On May 28, 2013, the Alamogordo City Commission approved Fuel Industries, an Ottawa-based entertainment company, for six months of landfill access both to create a documentary about the legend and to excavate the burial site. On April 26, 2014, remnants of E.T. and other Atari games were discovered in the early hours of the excavation. The burial of the E.T. cartridges is also the basis for the independent 2014 science fiction comedy Angry Video Game Nerd: The Movie, based on the webseries of the same name, and features Warshaw.

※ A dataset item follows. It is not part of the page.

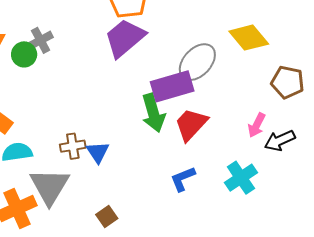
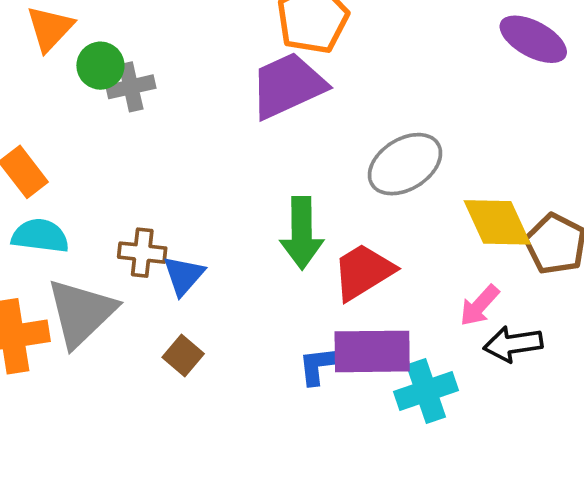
yellow diamond: (249, 38) -> (497, 222), moved
gray cross: (40, 40) -> (131, 87), moved
purple rectangle: (172, 86) -> (372, 351), moved
brown square: (107, 216) -> (183, 356), moved, turned -30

In December 2014, the Smithsonian Institution added an excavated cartridge of E.T. to their collection. In 2015, The Henry Ford museum added to their collection several excavated cartridges and a video touchpad, a sample of landfill dirt taken from the site of the burial, and items of clothing worn by the excavation team. A selection of these items are on permanent display. The Centre for Computing History in Cambridge, England, also received some artefacts from the desert, which are on permanent display in the museum gallery.

=== Attempts to improve the game ===
In 2006, Dennis Debro disassembled E.T., added comments to the generated source code, and released it to the public. In January 2013, programmer David Richardson released several unofficial fixes for the game. Patches included the removal of pixel-perfect collision detection, which caused E.T. to fall into a pit every time his sprite touched a pit entry.